Im weiteren Sinne sehe ich einen Bedarf an einkommensschaffenden Maßnahmen, digitaler Bildung, rechtlichem Beistand und Maßnahmen zur Verhinderung von Missbrauch und Verwahrlosung. Gerade die letztgenannten Phänomene begegnen uns leider häufig. Unterstützung der Menschen aus Deutschland speziell für diese Themengebiete könnten ein entscheidender Faktor für die Stärkung älterer Venezolaner*innen sein.
HelpAge: Wie sieht Ihr eigener Arbeitsalltag aus? Leisten Sie als Arzt direkte medizinische Hilfe oder übernehmen Sie andere Aufgaben?
Dr. Javier Manrique: Mein Arbeitstag ist straff durchstrukturiert. Im Schnitt habe ich etwa acht bis zehn Meetings. Darüber hinaus koordiniere ich drei humanitäre Projekte in drei verschiedenen Teilen des Landes. Ich beende meinen Tag in der Regel so gegen 20 Uhr. Am Wochenende versorge ich ehrenamtlich insgesamt rund 700 ältere Menschen in Caracas medizinisch und komme so auf etwa 1.000 ärztlichen Konsultationen. Unterstützt werde ich dabei von einem tollen Team aus anderen ehrenamtlichen Helfer*innen, hauptsächlich älteren Frauen. Diese Tätigkeiten sind mein Weg etwas von dem zurückzugeben, das mir im Leben geschenkt wurde.
HelpAge: Was gibt Ihnen Hoffnung und motiviert Sie, sich jeden Tag neu für Menschen in Not einzusetzen?

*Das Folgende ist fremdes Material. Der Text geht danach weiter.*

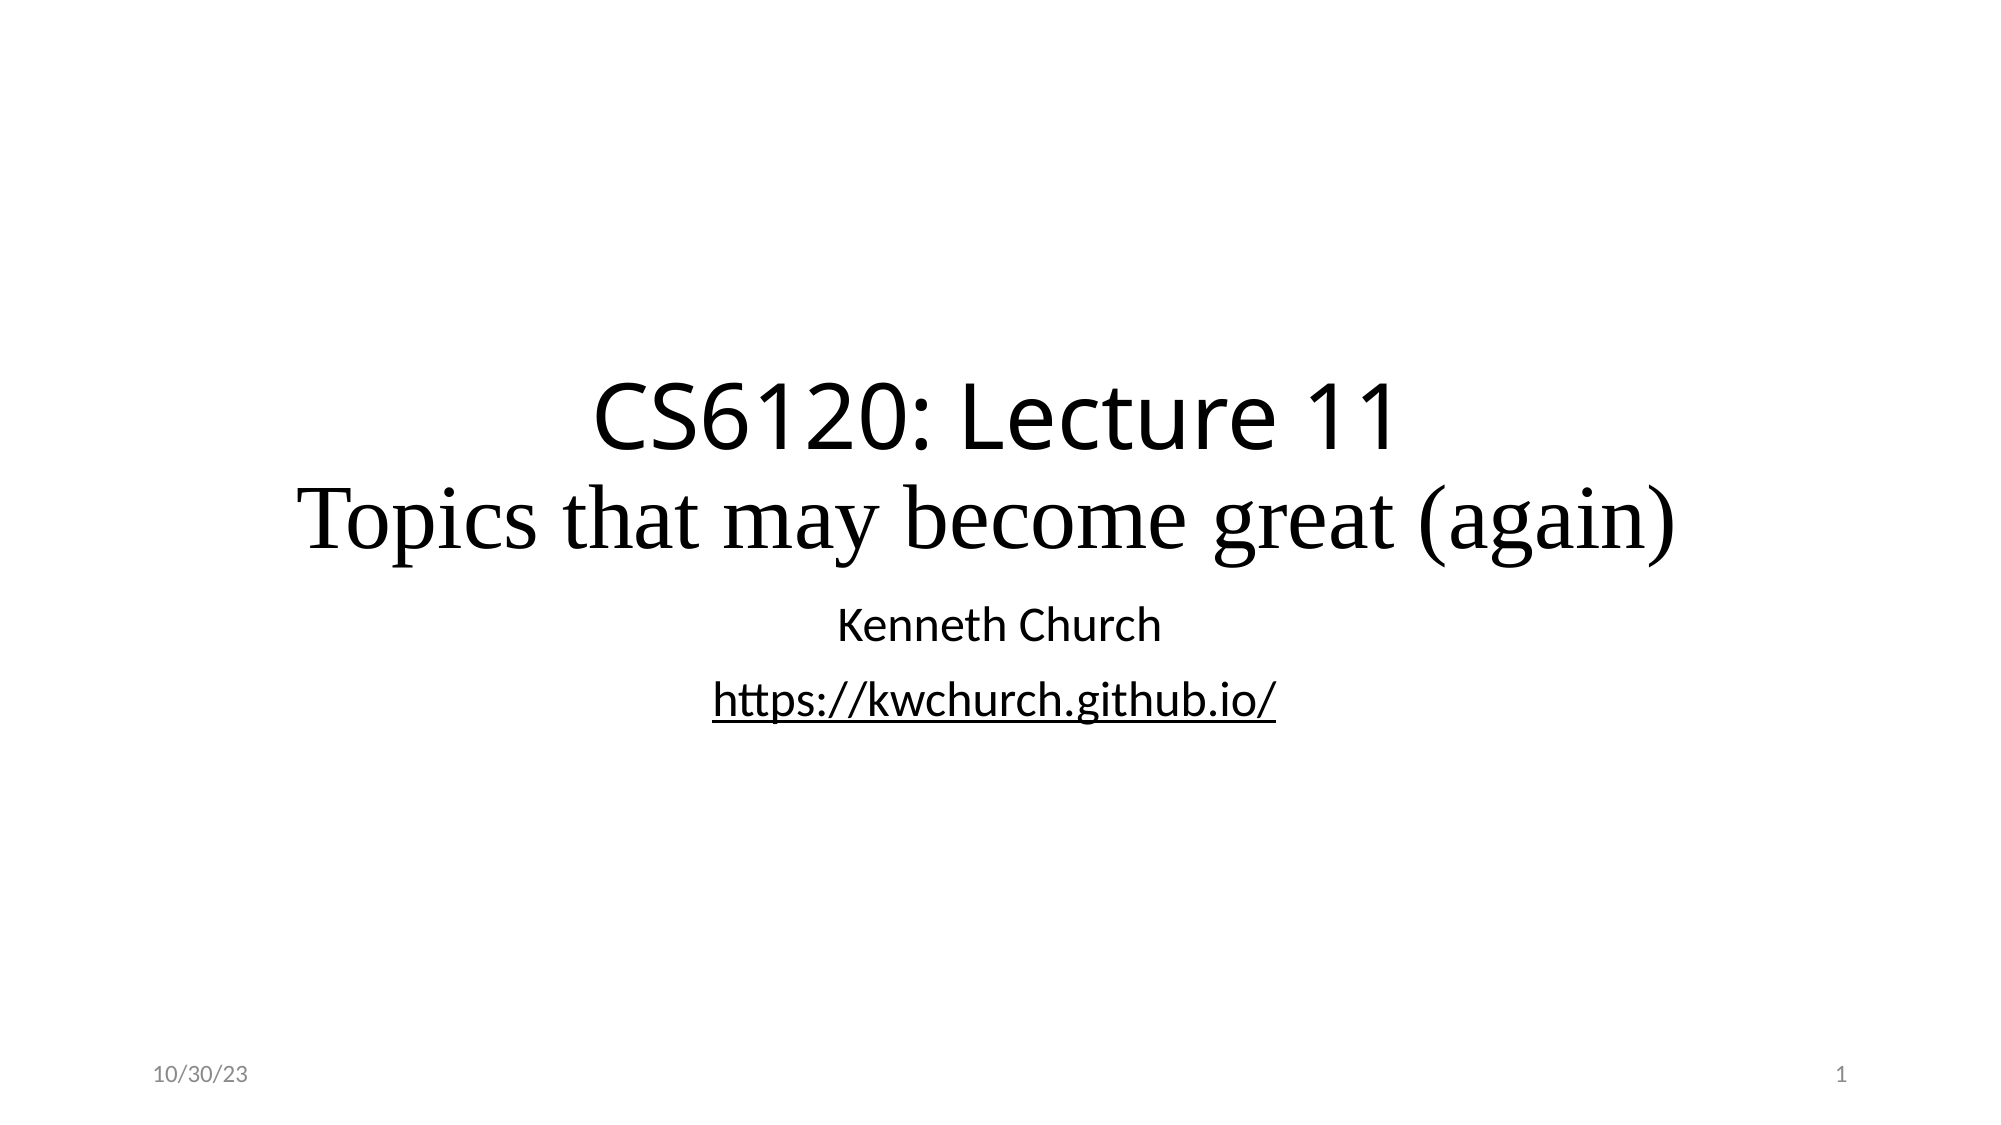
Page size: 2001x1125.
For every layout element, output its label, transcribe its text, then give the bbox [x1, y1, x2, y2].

subtitle Kenneth Church https://kwchurch.github.io/ [249, 590, 1750, 863]
slide_number 1 [1412, 1042, 1863, 1103]
title CS6120: Lecture 11 Topics that may become great (again) [249, 184, 1750, 576]
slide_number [137, 1042, 588, 1103]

Dr. Javier Manrique: Meine Mitarbeiter*innen sowie die Menschen, denen wir helfen, geben mir Hoffnung und die Motivation, die ich brauche, um weiterzuarbeiten. Ihre Dankbarkeit ist Nahrung für die Seele. Jedes Mal, wenn wir einer älteren Person helfen können, zeigt dies, dass all unsere Bemühungen und Arbeit es wert sind. Jeder ältere Mensch, dem wir helfen konnten, ein Leben in Würde zu führen, bringt uns einer humaneren und gerechteren Welt ein Stück näher.. Dieser Gedanke treibt mich an.
HelpAge: Herr Dr. Manrique, vielen Dank für das Gespräch!